Either way, given his assumptions about mercury poisoning, Lewis Carroll might easily have cast a fishmonger, beautician, or dentist over a hatter in Alice’s Adventures in Wonderland. This leaves us with one question: can it be treated? While prevention is obviously better than cure, acute cases of toxicity can be ameliorated with chelation therapyto bind to the offending mercury so that it can be excreted via the kidneys. But, as this technology was not available in the 1860s, it is just as well that the Hatter is unlikely to have had mercury poisoning in the first place.

References

  1. Carroll, Lewis. Alice’s Adventures in Wonderland (With Forty-Two Illustrations by John Tenniel). London: Macmillan and Co., 1866. Chapter VII, “A Mad Tea-Party,” p. 95.
  2. Carroll, Alice’s Adventures in Wonderland. Chapter XI, “Who Stole the Tarts?” p. 162.
  3. Bryant, Mark. Private Lives. London: Cassell & Co. 2001: p. 62-64.
  4. World Health Organization. Mercury fact sheet.
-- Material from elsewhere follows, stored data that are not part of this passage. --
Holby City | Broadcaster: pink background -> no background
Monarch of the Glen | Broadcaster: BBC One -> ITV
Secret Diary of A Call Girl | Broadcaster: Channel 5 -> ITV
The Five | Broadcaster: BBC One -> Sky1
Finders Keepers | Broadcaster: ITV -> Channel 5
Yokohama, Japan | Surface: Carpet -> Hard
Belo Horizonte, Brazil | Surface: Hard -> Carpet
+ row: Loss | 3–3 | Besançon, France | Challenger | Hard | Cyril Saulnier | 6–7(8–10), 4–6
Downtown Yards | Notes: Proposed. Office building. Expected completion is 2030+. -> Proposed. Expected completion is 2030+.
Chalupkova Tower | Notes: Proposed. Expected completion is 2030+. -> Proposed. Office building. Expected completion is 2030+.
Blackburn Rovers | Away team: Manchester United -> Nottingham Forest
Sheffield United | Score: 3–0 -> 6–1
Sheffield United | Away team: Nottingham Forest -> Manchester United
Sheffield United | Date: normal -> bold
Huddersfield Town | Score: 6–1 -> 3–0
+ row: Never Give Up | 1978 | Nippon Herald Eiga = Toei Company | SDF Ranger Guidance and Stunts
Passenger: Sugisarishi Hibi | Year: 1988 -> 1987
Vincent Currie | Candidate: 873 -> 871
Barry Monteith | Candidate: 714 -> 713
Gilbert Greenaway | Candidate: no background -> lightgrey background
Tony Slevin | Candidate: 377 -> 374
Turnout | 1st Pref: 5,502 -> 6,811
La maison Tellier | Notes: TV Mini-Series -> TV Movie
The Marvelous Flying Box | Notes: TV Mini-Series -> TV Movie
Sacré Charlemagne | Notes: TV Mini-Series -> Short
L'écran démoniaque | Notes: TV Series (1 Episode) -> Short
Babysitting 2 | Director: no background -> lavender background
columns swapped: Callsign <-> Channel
October 24, 2024. https://www.who.int/news-room/fact-sheets/detail/mercury-and-health. Accessed March 4, 2025.
  5. Goldwater LJ. The Toxicology of Inorganic Mercury. Annals of the New York Academy of Sciences. 1957;65(5):498-503.
  6. Kang B, Wang J, Guo S, Yang L. Mercury-induced toxicity: Mechanisms, molecular pathways, and gene regulation. Science of the Total Environment 2024; 943. https://doi.org/10.1016/j.scitotenv.2024.173577.

STEPHEN MCWILLIAMS is a consultant psychiatrist at Saint John of God Hospital, Dublin, and clinical associate professor at the UCD School of Medicine. He is a medical editor of Hospital Doctor of Ireland, and his books include Fiction and Physicians: Medicine through the Eyes of Writers (Liffey Press, 2012) and Psychopath? Why We Are Charmed by the Anti-Hero (Mercier Press, 2020).